The global market for cancer immunotherapy has grown rapidly in recent years, with PD-1/PD-L1 inhibitors accounting for a significant share. Combination therapy has become a dominant trend. In the future, the combination of mRNA cancer vaccines and PD-1/PD-L1 inhibitors will likely represent a significant opportunity. The question now is, will these therapies replace existing therapies or become complementary options in the landscape of cancer treatment?
Expansion Beyond Infectious Diseases and Oncology
While infectious diseases and oncology have been the primary focus of mRNA research, the technology’s potential reaches far beyond these areas.
a. Rare Diseases:
mRNA technology offers promise for the treatment of rare genetic diseases. By delivering corrected mRNA to cells, it’s possible to address the root cause of these conditions. As mentioned earlier, companies like Moderna and BioNTech are actively working on mRNA therapies for rare diseases.
b. Autoimmune Disorders:
mRNA could be used to modulate the immune system’s response in autoimmune disorders like rheumatoid arthritis, lupus, and multiple sclerosis. By targeting specific immune cells or molecules, it may be possible to reduce the autoimmune response.
c. Cardiovascular Diseases:
Researchers are exploring mRNA-based therapies for conditions like heart disease and high cholesterol. These therapies could help regulate gene expression to reduce the risk of cardiovascular events.
d. Neurological Disorders:
mRNA technology may hold potential for treating neurodegenerative diseases like Alzheimer’s and Parkinson’s disease. By delivering specific mRNA sequences, researchers aim to promote the production of protective proteins or enzymes in the brain.
e. Genetic Editing: CRISPR-Cas9 technology has gained attention for gene editing, but mRNA could also play a role. By delivering modified mRNA with the desired genetic changes, it may be possible to correct genetic mutations responsible for various inherited diseases.
Global Expansion and Equity
The Nobel Prize recognition further underscores the importance of mRNA technology in healthcare.
This recognition could lead to increased investment and collaboration in research and development, further accelerating progress in the field.

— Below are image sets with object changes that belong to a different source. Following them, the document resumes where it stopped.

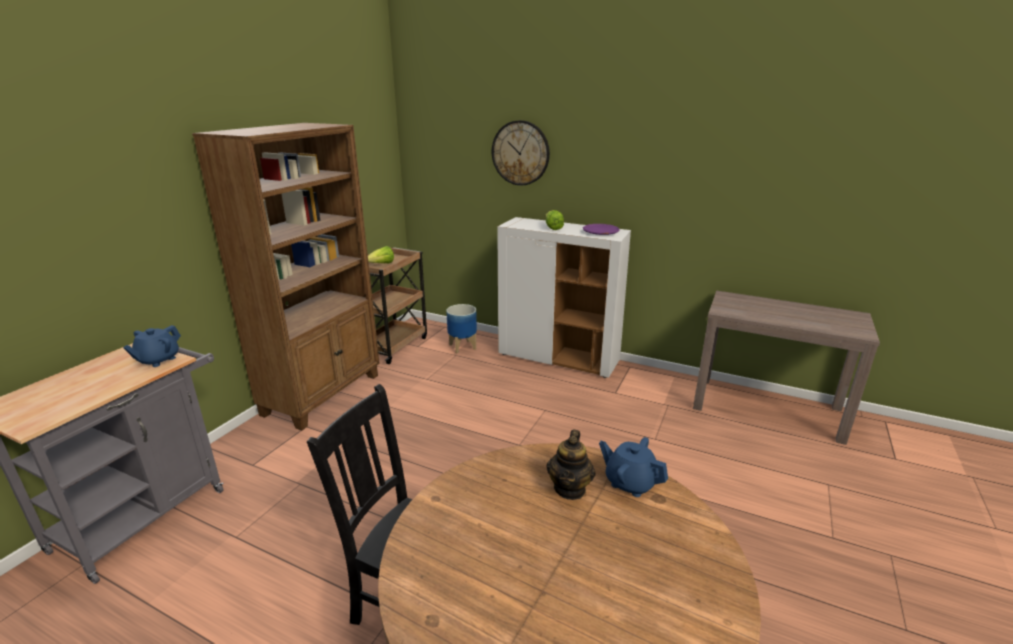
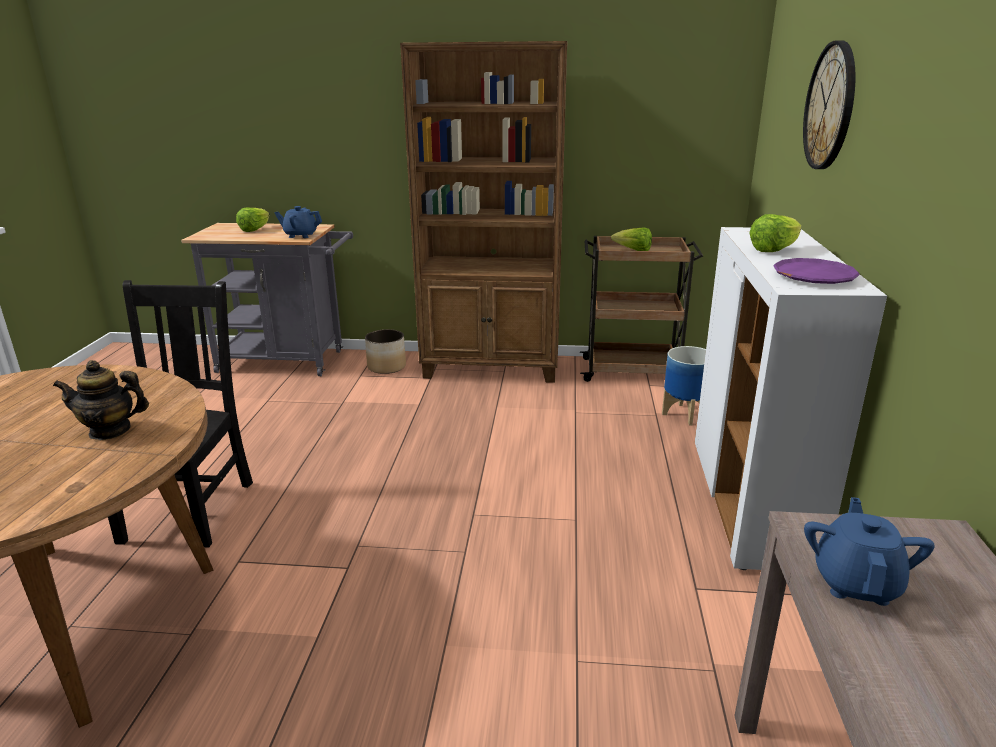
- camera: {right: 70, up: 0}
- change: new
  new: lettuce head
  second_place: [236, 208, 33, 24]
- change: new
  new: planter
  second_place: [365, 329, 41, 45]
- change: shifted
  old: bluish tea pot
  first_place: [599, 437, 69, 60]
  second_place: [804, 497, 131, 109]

Additionally, as more mRNA therapies are developed and approved, there’s an opportunity to improve global healthcare equity by making these treatments accessible to underserved populations.
Manufacturing and Cost Challenges
One of the challenges in the widespread adoption of mRNA therapies is the complexity of manufacturing and cost. Current mRNA production processes are intricate and require specialized facilities. Efforts are underway to simplify and scale up production, which could help reduce costs and make these therapies more accessible.
In conclusion, the Nobel Prize in Chemistry for the development of mRNA technology is a testament to the incredible potential of this field. While COVID-19 vaccines brought mRNA into the spotlight, the technology’s applications extend far beyond infectious diseases.
We can expect to see continued innovation and exploration in areas like oncology, rare diseases, autoimmune disorders, and more.
As mRNA technology matures and becomes more accessible, it has the potential to revolutionize how we approach and treat a wide range of diseases and medical conditions.
What will bethe next frontier for mRNA technology?